My wolf exploded to life, clawing at my insides with desperate recognition.

“What did you do, Noah?”

He looked at me with eyes full of pain and fury. “What you should have done five years ago. I brought her home. Question is, are you going to let her die here too?”

18

— • —

Lina

Alone with my babies in a stranger’s house, I tried to keep my eyes open through sheer force of will. The reality of our situation kept hitting me in waves: I’d been kidnapped. Actually kidnapped by a man claiming to work for wildlife control who was definitely a werewolf. I was too weak to run, stuck in some bachelor pad in Werewolf Town with my two four-year-olds, and the asshole who’d knocked me up was on his way.

Shit. Shit. Shit.

What would he think when he saw them? Would he recognize himself in Rowan’s gray eyes, in the stubborn set of Thea’s jaw? Would he do the math and realize what I’d hidden from him?

I’d never wanted him to find out about them. Not after what he’d done. Not after he’d made it clear I meant nothing to him.These were my babies, mine alone, and he didn’t deserve to even breathe the same air as them.

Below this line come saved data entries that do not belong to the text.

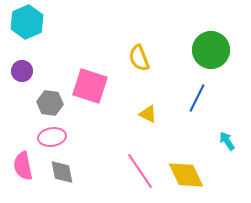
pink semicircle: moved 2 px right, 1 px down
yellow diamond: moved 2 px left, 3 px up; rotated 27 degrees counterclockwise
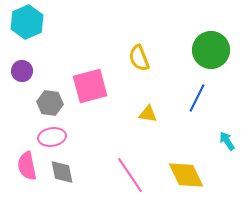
pink square: rotated 33 degrees counterclockwise
yellow triangle: rotated 18 degrees counterclockwise
pink semicircle: moved 4 px right
pink line: moved 10 px left, 4 px down
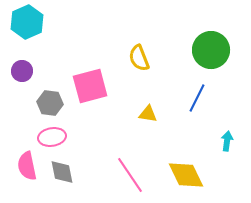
cyan arrow: rotated 42 degrees clockwise
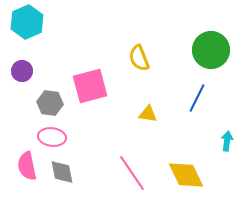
pink ellipse: rotated 16 degrees clockwise
pink line: moved 2 px right, 2 px up
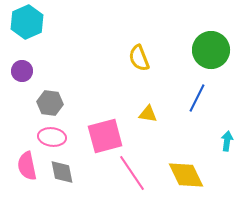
pink square: moved 15 px right, 50 px down
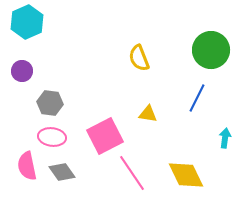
pink square: rotated 12 degrees counterclockwise
cyan arrow: moved 2 px left, 3 px up
gray diamond: rotated 24 degrees counterclockwise
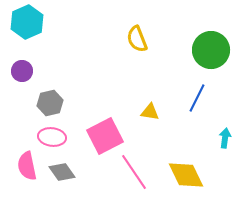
yellow semicircle: moved 2 px left, 19 px up
gray hexagon: rotated 20 degrees counterclockwise
yellow triangle: moved 2 px right, 2 px up
pink line: moved 2 px right, 1 px up
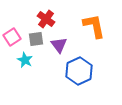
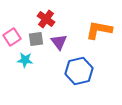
orange L-shape: moved 5 px right, 4 px down; rotated 68 degrees counterclockwise
purple triangle: moved 3 px up
cyan star: rotated 21 degrees counterclockwise
blue hexagon: rotated 12 degrees clockwise
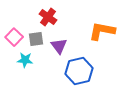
red cross: moved 2 px right, 2 px up
orange L-shape: moved 3 px right, 1 px down
pink square: moved 2 px right; rotated 12 degrees counterclockwise
purple triangle: moved 4 px down
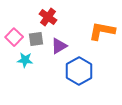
purple triangle: rotated 36 degrees clockwise
blue hexagon: rotated 16 degrees counterclockwise
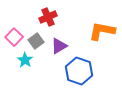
red cross: rotated 30 degrees clockwise
gray square: moved 2 px down; rotated 28 degrees counterclockwise
cyan star: rotated 28 degrees clockwise
blue hexagon: rotated 12 degrees counterclockwise
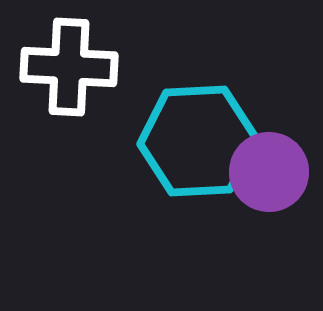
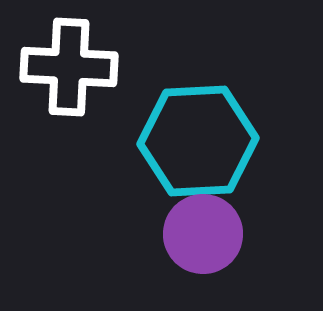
purple circle: moved 66 px left, 62 px down
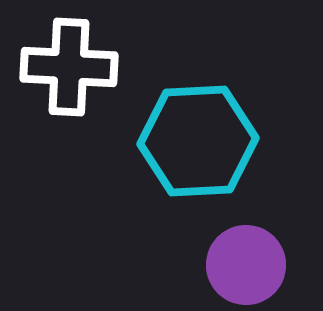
purple circle: moved 43 px right, 31 px down
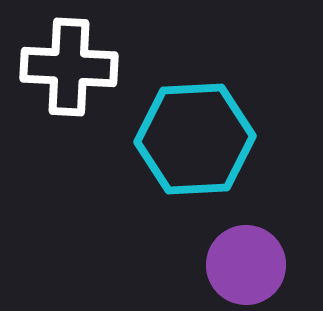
cyan hexagon: moved 3 px left, 2 px up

“Mama’s really sick,” Rowan whispered to his sister, his little hand pressed against my burning forehead. The kid had turned into a tiny nurse, constantly checking my temperature with those serious eyes.

“The man will help,” Thea insisted with the kind of certainty only a four-year-old could muster. She’d arranged her stuffed animals in what she called a ‘healing circle’ around me, Mr. Unicorn standing guard. “Noah said he would fix you.”

Noah. Right. The werewolf who’d manhandled me into his car and brought me here against my will. Such a trustworthy source of information.